Québec — Une mère de famille atteinte d’une forme précoce et héréditaire d’Alzheimer demande à Québec de se dépêcher d’élargir l’aide médicale à mourir (AMM). «Pour moi, dans cinq, six ans, il va être trop tard.»
Le témoignage crève-cœur de l’autrice de 42 ans Sandra Demontigny est venu secouer, mercredi, les membres de la Commission spéciale sur l’évolution de la Loi concernant les soins de fin de vie.
L’ancienne sage-femme et mère de trois enfants a raconté, l’émotion dans la voix, avoir vu dépérir son père, Denis, jusqu’à sa mort en 2006 à l’âge de 53 ans.
Elle a déclaré que jamais elle ne voudrait vivre ce que son père a vécu en fin de vie, alors que les dernières paroles qu’il a réservées à ses enfants ont été d’une violence inouïe.
Le père aimant était devenu « complètement dépossédé de ce qu’il était».
«On en parle encore, a-t-elle dit en étouffant un sanglot. En même temps, on sait que ce n’est pas lui. Mon père ne pensait pas ça.»
Mme Demontigny a raconté que la mort de son père l’avait terrorisée, qu’elle avait fait une dépression, «ça n’allait vraiment pas», jusqu’au jour où elle a décidé que non, elle ne vivrait pas ça.
Cette révélation a été un «tournant marquant» dans sa vie, a-t-elle dit, en ajoutant avoir retrouvé une certaine sérénité.
Elle a expliqué qu’elle voudrait idéalement signer une demande anticipée d’AMM, qui serait exécutoire. Pour l’instant, au Québec, il est impossible pour quelqu’un en situation d’inaptitude de recevoir l’AMM.
Ses options à l’heure actuelle sont d’aller chercher l’AMM en temps opportun en Suisse, au coût d’environ 40 000 $, ou d’attenter elle-même à sa vie, option qu’elle a écartée.
Elle s’est adressée aux élus membres de la commission en leur soulignant qu’en 2021, on devrait être capable au Québec de mourir dans la dignité. «La mienne s’amenuise chaque semaine», a-t-elle lancé.
«On attend vraiment un développement à ce niveau-là.
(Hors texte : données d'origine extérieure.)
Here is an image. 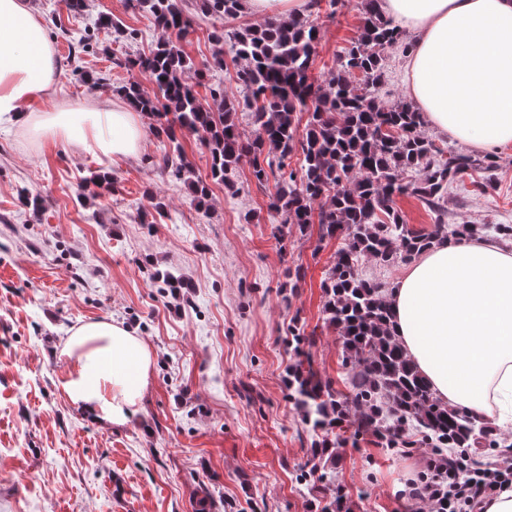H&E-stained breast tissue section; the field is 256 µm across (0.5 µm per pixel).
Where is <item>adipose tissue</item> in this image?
Masks as SVG:
<instances>
[{
    "mask_svg": "<svg viewBox=\"0 0 512 512\" xmlns=\"http://www.w3.org/2000/svg\"><path fill=\"white\" fill-rule=\"evenodd\" d=\"M415 40L404 83L440 134L473 150L512 145V0H380ZM53 45L34 0H0V127L66 142L98 157L137 155L144 119L83 100L32 110L57 83ZM395 336L436 398L500 428L512 425V249L473 237L440 240L385 293ZM59 385L96 422L128 423L149 385L153 357L122 325L77 327Z\"/></svg>",
    "mask_w": 512,
    "mask_h": 512,
    "instance_id": "ef3b65f1",
    "label": "adipose tissue"
}]
</instances>
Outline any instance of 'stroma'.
<instances>
[{"mask_svg":"<svg viewBox=\"0 0 512 512\" xmlns=\"http://www.w3.org/2000/svg\"><path fill=\"white\" fill-rule=\"evenodd\" d=\"M40 5L57 51L51 103L112 98L141 80L120 62L149 51L162 31L127 0H85L76 16L61 0ZM102 15L137 29V40L94 28L98 52H82L81 33ZM316 24L310 74L320 80L358 36L361 0L322 5ZM382 57L375 97L406 102L404 55L388 48ZM84 70L95 82L81 79ZM165 145L149 125L137 156L107 161L0 129V512H321L337 488L353 512H416L403 492L423 470L422 453L365 436L337 448L331 480L315 481L313 438L287 396L294 321L315 334L316 368L347 389L321 288L342 238L290 230L275 240V188L256 185L245 164L233 175L236 192L213 185L210 210H197L188 187L157 165ZM497 159L496 190H450L449 223H512V146ZM99 170L111 173V189L78 202L83 178ZM23 187L41 195L39 212L20 204ZM151 192L167 208L144 224ZM289 267L302 279L285 298ZM165 269L187 287H162L155 273ZM93 321L121 324L152 352L139 410L121 426L93 421L59 387L67 337Z\"/></svg>","mask_w":512,"mask_h":512,"instance_id":"obj_1","label":"stroma"}]
</instances>
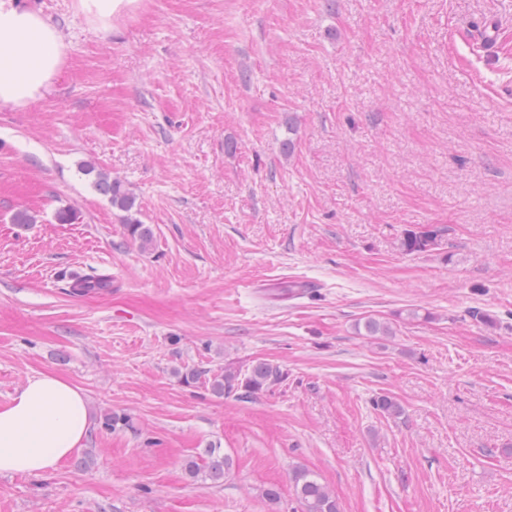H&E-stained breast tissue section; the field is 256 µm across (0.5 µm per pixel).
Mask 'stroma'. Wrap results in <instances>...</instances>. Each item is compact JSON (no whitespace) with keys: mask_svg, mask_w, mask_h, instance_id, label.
Segmentation results:
<instances>
[{"mask_svg":"<svg viewBox=\"0 0 512 512\" xmlns=\"http://www.w3.org/2000/svg\"><path fill=\"white\" fill-rule=\"evenodd\" d=\"M18 2L65 62L0 109V406L53 373L90 430L0 476V512H293L298 466L340 512H512V0H137L108 29ZM427 226L441 249L403 252ZM90 268L111 293L70 294ZM258 360L288 380L253 399L176 376ZM210 446L220 484L184 470ZM79 172L85 176L92 177L94 189L101 195L108 198L112 208L127 213L124 222L128 236L137 242L141 248H149L154 241V229L152 225L143 224L132 214L136 209L135 197L118 178H111L102 172L94 163L83 161L79 164ZM137 212V209H136Z\"/></svg>","mask_w":512,"mask_h":512,"instance_id":"1","label":"stroma"}]
</instances>
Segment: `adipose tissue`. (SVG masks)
<instances>
[{
    "label": "adipose tissue",
    "instance_id": "obj_1",
    "mask_svg": "<svg viewBox=\"0 0 512 512\" xmlns=\"http://www.w3.org/2000/svg\"><path fill=\"white\" fill-rule=\"evenodd\" d=\"M59 30L17 0H0V106L39 98L63 68ZM88 433L85 395L67 380L39 373L0 406V475L48 474Z\"/></svg>",
    "mask_w": 512,
    "mask_h": 512
}]
</instances>
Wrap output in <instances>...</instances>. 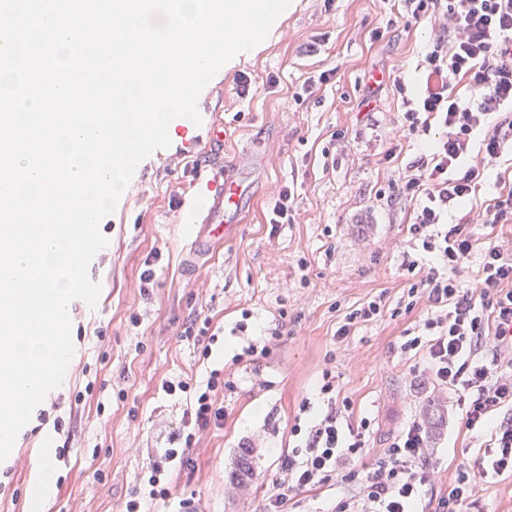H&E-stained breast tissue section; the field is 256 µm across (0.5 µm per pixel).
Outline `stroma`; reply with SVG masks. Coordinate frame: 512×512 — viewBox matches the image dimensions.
<instances>
[{"label": "stroma", "mask_w": 512, "mask_h": 512, "mask_svg": "<svg viewBox=\"0 0 512 512\" xmlns=\"http://www.w3.org/2000/svg\"><path fill=\"white\" fill-rule=\"evenodd\" d=\"M432 37L405 0H291L259 47L224 65L200 95L199 113L223 119V142L185 147L170 123V146L138 165L120 207L100 225L108 245L89 266L102 287L99 301L93 308L71 304L67 380L0 462V512H125L132 499L142 512H265L269 497L283 491L288 512H334L346 494L336 480L289 491L281 485L283 455L303 444L291 432L302 400L314 417L327 406L319 392L326 370L351 403L349 423L370 419L372 448L439 414L424 454L434 472L427 496L447 494L464 463L483 454L486 438L466 429L456 395L436 392L421 358L398 349L432 310L423 301L408 304L429 256L410 232L412 205L393 185L421 138L402 134L391 78L413 72ZM324 72L329 79L322 83ZM240 73L256 92L238 96ZM311 77L315 86L305 88ZM376 80L385 90L373 111L361 112L358 103ZM256 143L264 162L252 213L216 257L187 266L183 216L193 182L220 157ZM286 187L294 193L295 220L270 225V209ZM365 217L378 221L377 235L352 229ZM469 230L474 253L457 279L472 290L482 250L492 241L512 243V224ZM147 268L154 281L144 295L139 277ZM377 295L385 301L382 315L337 339L345 314ZM205 317L218 336L207 358L185 335ZM250 341L267 345L269 354L241 357ZM214 369L224 373L217 395L224 419L169 463L170 499H150L149 461L172 436L188 432L190 394L163 385L202 386ZM56 417L62 428H54ZM64 444L68 453L55 458ZM244 448L254 475L225 494ZM47 452L54 484L36 507L30 490ZM474 482L470 512H512V476Z\"/></svg>", "instance_id": "obj_1"}]
</instances>
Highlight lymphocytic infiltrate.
Wrapping results in <instances>:
<instances>
[{"instance_id": "lymphocytic-infiltrate-1", "label": "lymphocytic infiltrate", "mask_w": 512, "mask_h": 512, "mask_svg": "<svg viewBox=\"0 0 512 512\" xmlns=\"http://www.w3.org/2000/svg\"><path fill=\"white\" fill-rule=\"evenodd\" d=\"M408 2L413 18L427 21L434 37L416 67L417 80L403 74L393 79L402 131L426 135L420 154L400 174L398 191L415 204L410 230L422 235V247L437 265L408 290L409 297H426L433 313L399 349L419 354L436 384L457 394L467 430L489 434L488 449L472 467L492 478L512 473V417L496 416L512 409V258L502 244L485 247L477 295L461 288L453 274L474 248L467 225L512 223V192L482 209L473 203L478 185L512 150V0ZM462 81L474 99L455 94ZM435 123L441 132L433 138ZM476 147L481 158L474 163ZM500 361L507 370L495 371ZM218 387L219 374L211 372L186 412L192 430L222 419L214 406ZM319 392L328 398L327 410L310 426L293 425V433L305 437V452L283 461L284 485L310 488L336 474L354 491L338 501L336 512H417L433 482L422 462L433 441L429 428L413 422L369 465L363 461L369 421L344 426L350 403L337 400L331 372H323Z\"/></svg>"}]
</instances>
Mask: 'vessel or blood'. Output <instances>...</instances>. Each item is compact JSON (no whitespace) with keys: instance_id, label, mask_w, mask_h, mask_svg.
Returning <instances> with one entry per match:
<instances>
[{"instance_id":"vessel-or-blood-1","label":"vessel or blood","mask_w":512,"mask_h":512,"mask_svg":"<svg viewBox=\"0 0 512 512\" xmlns=\"http://www.w3.org/2000/svg\"><path fill=\"white\" fill-rule=\"evenodd\" d=\"M260 162L256 151H246L213 166L206 179L194 183L189 263L207 258L250 213L257 198L255 176Z\"/></svg>"}]
</instances>
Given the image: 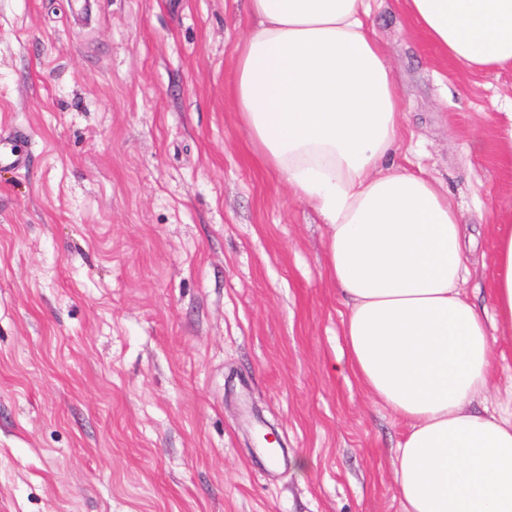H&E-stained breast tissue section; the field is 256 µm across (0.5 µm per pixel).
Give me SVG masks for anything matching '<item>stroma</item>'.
Here are the masks:
<instances>
[{"label":"stroma","mask_w":512,"mask_h":512,"mask_svg":"<svg viewBox=\"0 0 512 512\" xmlns=\"http://www.w3.org/2000/svg\"><path fill=\"white\" fill-rule=\"evenodd\" d=\"M403 115L389 164L479 233L492 312L512 72L445 63L369 0ZM0 0V512H403L406 432L347 367L328 227L263 168L226 83L247 0ZM473 403L512 399V335ZM284 457L269 468L263 435Z\"/></svg>","instance_id":"1"}]
</instances>
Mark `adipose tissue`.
Returning <instances> with one entry per match:
<instances>
[{
    "mask_svg": "<svg viewBox=\"0 0 512 512\" xmlns=\"http://www.w3.org/2000/svg\"><path fill=\"white\" fill-rule=\"evenodd\" d=\"M228 88L262 163L329 227L326 269L346 296L347 366L407 425L404 512H512V416L471 410L497 352L462 288L463 228L447 196L389 167L401 114L367 0H248ZM441 57L512 70V0H403ZM489 289L512 331V221L496 226Z\"/></svg>",
    "mask_w": 512,
    "mask_h": 512,
    "instance_id": "obj_1",
    "label": "adipose tissue"
}]
</instances>
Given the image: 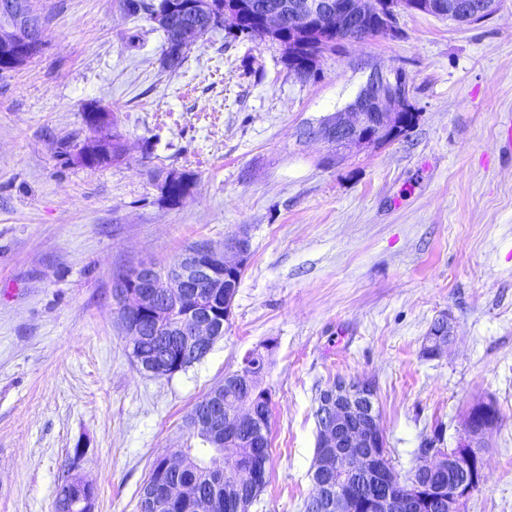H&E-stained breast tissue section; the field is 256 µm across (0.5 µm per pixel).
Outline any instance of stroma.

Je vous demanderais que ce ne soit pas si long que ça, parce que les années filent. Pour moi, dans cinq, six ans, il va être trop tard.»
Décision motivée par la peur?
De son côté, l’interniste-gériatre au CHU de Québec, Félix Pageau, a plaidé que c’est l’émotion — et plus précisément la peur — qui incite les gens à envisager une demande anticipée d’AMM.
Pourtant, on ne connaît pas l’avenir, a-t-il dit. «En démence, il y a plusieurs tableaux cliniques. De prévoir exactement dans quel tableau on va se trouver, c’est quasi impossible.
«C’est comme si vous demandiez à votre vous de 15 ans de décider pour vous maintenant.»
Il a aussi fait valoir que la médecine n’allait que progresser.
- Pageau a cité la Déclaration des droits de l’Homme, selon laquelle chaque humain a une valeur. En ce sens, les Québécois méritent des soins gériatriques adaptés, selon lui.
«Dès qu’un sentiment de fardeau est ressenti, toutes les contributions qu’un individu a faites au courant de sa vie à la société humaine doivent être rendues par les véritables soins adaptés à leur condition.»
L’interniste-gériatre a assuré, en réponse à une question du député libéral de D’Arcy-McGee, David Birnbaum, que sa position n’était pas ancrée dans la religion.
«Ma position est très séculaire», s’est-il défendu. Il a également nié faire preuve de «paternalisme médical» en réponse à la libérale Marie Montpetit.
Par ailleurs, comme elle le fait depuis le début, la commission a demandé aux invités-experts s’ils estimaient que la demande anticipée d’AMM devait être finale et sans appel.
Par exemple, que faire si la personne inapte refuse soudainement catégoriquement l’AMM et se débat même pour ne pas l’avoir?
Mme Demontigny a été très claire: selon elle, la demande anticipée ne doit pas être vue comme une demande, mais bien comme une directive.
Elle voudrait personnellement que l’AMM lui soit administrée, «même si mon corps se débat», car le choix, dit-elle, appartient à son âme et conscience.
Les travaux de la commission se poursuivent jeudi.